Wednesday, August 13, 2008
 
IT'S MY LJ AND I'LL WANK IF I WANT TO

(Disclaimer: blog title may not accurately reflect or imply
that the writer of this entry has in fact defected to Livejournal.
So nyah nyah.)



Fortuitously, there will be an inherent absence of wankery in this little bit of nowhere. One can't exactly wank too much during the Back To school season and not make it sound like childish whining about annoying customers and the silly-assed stunts Head Office likes to pull.

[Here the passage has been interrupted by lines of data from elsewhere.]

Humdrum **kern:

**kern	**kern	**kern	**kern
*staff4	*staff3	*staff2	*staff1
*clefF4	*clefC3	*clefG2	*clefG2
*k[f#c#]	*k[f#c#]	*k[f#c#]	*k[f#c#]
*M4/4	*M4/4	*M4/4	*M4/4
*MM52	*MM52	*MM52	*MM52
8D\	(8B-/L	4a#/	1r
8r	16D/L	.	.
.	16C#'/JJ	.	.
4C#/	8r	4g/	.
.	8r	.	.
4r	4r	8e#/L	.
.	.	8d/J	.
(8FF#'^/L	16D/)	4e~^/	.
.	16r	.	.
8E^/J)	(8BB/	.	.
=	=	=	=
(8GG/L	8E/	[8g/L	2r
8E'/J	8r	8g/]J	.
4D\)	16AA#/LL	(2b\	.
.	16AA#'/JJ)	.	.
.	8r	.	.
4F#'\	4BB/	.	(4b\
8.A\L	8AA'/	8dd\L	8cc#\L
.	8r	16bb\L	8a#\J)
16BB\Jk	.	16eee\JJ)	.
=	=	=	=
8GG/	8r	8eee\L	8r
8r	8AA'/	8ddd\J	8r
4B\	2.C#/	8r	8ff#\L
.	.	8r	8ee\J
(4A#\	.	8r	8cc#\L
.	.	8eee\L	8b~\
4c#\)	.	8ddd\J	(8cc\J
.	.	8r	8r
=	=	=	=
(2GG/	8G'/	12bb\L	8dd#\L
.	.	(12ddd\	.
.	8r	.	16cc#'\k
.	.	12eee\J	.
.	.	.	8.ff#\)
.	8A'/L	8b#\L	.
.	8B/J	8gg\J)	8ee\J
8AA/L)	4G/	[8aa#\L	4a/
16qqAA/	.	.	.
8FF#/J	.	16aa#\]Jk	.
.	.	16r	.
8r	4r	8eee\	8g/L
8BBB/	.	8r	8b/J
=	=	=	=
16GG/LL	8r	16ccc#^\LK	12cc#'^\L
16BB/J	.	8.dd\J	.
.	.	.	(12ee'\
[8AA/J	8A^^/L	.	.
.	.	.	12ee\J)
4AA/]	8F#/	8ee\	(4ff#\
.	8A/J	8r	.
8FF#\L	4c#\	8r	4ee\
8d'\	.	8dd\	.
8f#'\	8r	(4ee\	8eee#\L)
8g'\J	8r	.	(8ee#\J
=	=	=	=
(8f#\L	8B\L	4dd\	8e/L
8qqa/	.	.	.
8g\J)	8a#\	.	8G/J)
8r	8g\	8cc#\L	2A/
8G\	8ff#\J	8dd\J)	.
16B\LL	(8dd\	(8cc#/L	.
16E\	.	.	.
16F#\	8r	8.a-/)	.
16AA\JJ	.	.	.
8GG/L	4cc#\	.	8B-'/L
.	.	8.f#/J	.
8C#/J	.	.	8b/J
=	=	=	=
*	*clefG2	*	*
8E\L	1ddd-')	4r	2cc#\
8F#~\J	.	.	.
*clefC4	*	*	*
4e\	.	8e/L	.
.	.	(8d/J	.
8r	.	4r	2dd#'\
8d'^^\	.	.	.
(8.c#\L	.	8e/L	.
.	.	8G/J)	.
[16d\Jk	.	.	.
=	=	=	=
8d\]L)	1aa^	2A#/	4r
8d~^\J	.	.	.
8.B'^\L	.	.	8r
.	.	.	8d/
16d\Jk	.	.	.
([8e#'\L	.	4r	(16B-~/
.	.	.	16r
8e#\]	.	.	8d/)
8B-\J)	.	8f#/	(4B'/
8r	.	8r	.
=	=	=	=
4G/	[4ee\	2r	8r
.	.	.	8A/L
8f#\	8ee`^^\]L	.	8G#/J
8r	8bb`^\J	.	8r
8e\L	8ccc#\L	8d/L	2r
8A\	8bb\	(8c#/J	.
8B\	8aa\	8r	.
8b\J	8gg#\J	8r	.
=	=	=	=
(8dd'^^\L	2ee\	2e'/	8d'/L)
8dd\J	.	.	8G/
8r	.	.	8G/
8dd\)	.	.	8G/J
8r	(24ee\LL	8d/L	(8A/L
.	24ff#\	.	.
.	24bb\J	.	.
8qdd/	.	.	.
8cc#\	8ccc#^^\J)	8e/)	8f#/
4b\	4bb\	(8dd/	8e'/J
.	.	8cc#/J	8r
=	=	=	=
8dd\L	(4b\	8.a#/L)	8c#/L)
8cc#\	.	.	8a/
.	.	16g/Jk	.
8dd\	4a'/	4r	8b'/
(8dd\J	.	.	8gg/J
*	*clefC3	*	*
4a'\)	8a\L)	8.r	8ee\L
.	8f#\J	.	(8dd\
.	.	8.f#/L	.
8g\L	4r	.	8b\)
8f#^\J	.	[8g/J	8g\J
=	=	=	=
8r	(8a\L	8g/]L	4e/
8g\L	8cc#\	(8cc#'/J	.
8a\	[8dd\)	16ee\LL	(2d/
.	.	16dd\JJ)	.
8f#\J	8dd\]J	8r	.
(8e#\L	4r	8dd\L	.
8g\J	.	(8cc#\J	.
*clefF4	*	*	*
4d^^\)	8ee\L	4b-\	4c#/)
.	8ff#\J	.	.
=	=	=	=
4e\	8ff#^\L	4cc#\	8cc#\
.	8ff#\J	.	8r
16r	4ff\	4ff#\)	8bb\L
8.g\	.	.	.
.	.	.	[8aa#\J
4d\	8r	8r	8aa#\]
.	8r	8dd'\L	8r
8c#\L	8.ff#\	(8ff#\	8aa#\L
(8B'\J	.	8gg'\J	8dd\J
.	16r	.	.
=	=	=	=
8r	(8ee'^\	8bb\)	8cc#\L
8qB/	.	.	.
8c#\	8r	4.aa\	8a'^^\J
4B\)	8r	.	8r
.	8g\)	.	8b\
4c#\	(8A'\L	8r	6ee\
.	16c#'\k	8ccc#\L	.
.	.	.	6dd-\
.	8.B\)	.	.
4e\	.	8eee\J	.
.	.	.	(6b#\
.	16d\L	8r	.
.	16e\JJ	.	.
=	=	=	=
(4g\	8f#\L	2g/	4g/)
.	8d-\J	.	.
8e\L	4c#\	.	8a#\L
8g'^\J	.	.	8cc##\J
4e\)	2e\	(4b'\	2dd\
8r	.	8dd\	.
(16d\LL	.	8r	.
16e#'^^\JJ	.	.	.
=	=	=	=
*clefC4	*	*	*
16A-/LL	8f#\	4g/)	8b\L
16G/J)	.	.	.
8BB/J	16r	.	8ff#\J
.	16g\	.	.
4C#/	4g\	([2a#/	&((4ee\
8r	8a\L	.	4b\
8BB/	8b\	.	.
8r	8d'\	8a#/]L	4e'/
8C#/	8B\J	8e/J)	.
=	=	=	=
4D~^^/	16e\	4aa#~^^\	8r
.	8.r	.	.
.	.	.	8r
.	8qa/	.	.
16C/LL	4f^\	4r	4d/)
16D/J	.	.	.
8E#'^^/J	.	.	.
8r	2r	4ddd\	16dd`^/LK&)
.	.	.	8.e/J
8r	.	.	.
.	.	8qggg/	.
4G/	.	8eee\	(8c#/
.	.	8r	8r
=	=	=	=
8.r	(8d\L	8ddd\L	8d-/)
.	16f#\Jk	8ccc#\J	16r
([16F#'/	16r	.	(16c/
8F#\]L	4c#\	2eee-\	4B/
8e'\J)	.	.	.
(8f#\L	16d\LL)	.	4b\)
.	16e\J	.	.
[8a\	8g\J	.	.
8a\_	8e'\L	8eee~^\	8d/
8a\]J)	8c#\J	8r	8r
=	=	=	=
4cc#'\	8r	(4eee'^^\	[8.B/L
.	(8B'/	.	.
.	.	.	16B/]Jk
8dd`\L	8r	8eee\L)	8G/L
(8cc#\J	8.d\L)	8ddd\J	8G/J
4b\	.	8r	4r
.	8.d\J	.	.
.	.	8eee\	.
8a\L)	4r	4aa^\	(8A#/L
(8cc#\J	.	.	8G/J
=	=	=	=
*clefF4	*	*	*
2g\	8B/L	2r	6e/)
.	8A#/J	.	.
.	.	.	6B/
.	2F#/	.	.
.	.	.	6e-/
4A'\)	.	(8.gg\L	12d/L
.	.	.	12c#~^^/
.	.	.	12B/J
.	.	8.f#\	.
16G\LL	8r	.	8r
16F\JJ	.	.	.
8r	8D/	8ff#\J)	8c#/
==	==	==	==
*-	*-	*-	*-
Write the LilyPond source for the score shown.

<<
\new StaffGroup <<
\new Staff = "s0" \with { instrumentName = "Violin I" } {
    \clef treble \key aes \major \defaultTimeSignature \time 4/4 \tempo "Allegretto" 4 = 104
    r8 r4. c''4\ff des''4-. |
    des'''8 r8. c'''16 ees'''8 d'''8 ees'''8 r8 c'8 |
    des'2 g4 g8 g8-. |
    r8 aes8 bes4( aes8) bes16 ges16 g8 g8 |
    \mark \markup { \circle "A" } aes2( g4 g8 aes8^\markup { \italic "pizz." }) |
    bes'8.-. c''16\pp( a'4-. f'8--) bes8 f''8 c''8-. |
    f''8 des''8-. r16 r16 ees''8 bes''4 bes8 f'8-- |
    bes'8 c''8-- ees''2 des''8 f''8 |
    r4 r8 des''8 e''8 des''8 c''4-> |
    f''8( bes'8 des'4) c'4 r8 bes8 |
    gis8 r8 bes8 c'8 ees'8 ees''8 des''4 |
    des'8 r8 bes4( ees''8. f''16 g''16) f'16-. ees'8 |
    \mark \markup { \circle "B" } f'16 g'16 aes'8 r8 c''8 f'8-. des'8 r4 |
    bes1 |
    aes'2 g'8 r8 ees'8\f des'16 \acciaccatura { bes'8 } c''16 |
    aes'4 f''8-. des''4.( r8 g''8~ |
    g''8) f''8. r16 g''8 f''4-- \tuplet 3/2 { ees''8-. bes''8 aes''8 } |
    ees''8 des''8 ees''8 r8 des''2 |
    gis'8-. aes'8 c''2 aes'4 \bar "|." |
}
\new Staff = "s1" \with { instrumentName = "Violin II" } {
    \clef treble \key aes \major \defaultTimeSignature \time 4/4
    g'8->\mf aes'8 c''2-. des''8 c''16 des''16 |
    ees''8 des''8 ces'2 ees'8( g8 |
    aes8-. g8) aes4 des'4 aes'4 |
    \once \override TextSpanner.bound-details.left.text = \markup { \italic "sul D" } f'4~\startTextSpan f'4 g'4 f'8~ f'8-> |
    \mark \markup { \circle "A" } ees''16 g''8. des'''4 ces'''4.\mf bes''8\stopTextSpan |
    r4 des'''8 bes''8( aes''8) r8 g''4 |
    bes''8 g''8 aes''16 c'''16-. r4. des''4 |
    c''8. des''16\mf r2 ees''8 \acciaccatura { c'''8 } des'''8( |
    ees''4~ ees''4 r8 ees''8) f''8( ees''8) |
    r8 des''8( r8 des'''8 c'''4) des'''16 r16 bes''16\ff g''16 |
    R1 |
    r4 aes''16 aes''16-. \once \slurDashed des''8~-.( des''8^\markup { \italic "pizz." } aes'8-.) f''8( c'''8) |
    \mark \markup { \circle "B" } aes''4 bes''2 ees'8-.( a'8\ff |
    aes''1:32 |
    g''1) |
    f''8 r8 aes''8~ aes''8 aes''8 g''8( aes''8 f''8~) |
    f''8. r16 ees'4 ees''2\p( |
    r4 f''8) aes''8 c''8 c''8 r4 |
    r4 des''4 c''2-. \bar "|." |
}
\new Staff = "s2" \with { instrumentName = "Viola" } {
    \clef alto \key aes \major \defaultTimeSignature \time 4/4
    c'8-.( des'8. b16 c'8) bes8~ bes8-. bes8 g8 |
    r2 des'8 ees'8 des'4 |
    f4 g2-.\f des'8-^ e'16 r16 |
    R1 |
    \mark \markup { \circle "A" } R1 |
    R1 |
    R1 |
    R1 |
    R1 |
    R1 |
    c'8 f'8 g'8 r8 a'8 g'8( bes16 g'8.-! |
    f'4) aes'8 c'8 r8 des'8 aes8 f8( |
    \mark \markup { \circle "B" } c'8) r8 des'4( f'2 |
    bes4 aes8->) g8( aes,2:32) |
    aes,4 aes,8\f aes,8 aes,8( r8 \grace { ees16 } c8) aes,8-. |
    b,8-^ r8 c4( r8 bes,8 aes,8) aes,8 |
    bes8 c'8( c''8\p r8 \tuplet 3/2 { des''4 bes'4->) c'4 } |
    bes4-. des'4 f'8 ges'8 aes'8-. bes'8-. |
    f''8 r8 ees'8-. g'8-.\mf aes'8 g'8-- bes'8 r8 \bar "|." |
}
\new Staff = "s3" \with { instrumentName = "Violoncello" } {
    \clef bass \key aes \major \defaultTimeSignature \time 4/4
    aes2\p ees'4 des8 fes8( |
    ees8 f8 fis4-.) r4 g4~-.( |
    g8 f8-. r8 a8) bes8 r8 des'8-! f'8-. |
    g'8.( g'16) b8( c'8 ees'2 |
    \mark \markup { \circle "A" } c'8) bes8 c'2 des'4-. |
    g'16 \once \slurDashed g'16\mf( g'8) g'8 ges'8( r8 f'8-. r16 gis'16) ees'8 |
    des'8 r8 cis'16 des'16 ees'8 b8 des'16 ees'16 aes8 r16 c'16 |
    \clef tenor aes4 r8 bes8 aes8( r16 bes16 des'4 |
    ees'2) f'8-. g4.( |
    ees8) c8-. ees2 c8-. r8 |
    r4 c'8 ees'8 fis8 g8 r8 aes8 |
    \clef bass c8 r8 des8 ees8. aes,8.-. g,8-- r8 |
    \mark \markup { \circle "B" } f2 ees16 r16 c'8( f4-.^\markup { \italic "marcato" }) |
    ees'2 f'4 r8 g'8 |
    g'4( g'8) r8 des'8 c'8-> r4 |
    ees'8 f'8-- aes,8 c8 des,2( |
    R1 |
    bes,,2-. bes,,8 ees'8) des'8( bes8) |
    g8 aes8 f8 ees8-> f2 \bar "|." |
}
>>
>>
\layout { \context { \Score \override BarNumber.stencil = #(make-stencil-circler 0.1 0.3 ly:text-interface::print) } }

However...there was the 5 year-old kid this past weekend who decided to pee on our store's carpet. (You laugh, thinking it's a joke. I cry, since I had to petty cash out for the carpet cleaner and air freshener.) While the incident itself occurred on my day off, I learned perhaps more details than I'd care to--and had to stare down at the stain on the carpet the next day as I opened for business. Apparently, during one of the busier periods on Sunday, this little girl looked down at the floor and announced, "Uh-oh, mommy! Pee!"

To which her mother sighed and said, "Oh dear." And proceeded to do nothing else about the matter. Now kids losing bladder control, I can understand. I have no qualms with that, ultimately. It happens. Mind you, I take serious issue with the parental units who then act as if nothing happened and saunter out of my soiled-carpet store without even issuing any shred of apology.

And naturally, people being people, they moved the small pylons my crew had set up to thusly prevent everyone from walking through the piss. Well, it's their shoes, I suppose, but still...courtesy seems rather defunct when it comes to shopping as a whole.

But hey, at least there doesn't need to be any Head Office silliness this time around! And you know...for the most part, that's actually the case. The only anecdotal thing I can mention is the strange fact that they decided to send us a 34" suitcase set.

For those of you (fortunate souls) who don't work at a luggage store (and how I hate you for your fortune! I vex at thee! Vex! Vex! Ve--oooh, a cookie! Nomnomnom...) Uh, where was I? Oh yes, the 34" suitcase. Bear in mind that the airlines will at best allow a 30" suitcase for check-in luggage. A 32" suitcase rarely is allowed on these days without considerable fees tacked on. Which naturally brings me to scratch my head and ask, "Why did they feel the need to purchase sets of luggage with an oversized 34" one included?"

Maybe they're over-compensating for something?

Not that it matters too much in the end. The 34" we got had a broken retractable handle; it was damaged before we even got it out of its box. So at least I don't have to annoy myself in selling it. But we did discover one cool thing: I can fit myself into a 34" suitcase easily and zip it up!

Sidenote: if I ever do something to seriously vex Mel in the future (and can't distract her with shiny cookies), and you suddenly notice she's bought a 34" suitcase...please let me know. I enjoy having the chance at a running start when it comes to fleeing for my sexy life.

Today's Lesson: when your shoes suddenly have mouths and can start talking like Muppets, it's time to buy new shoes.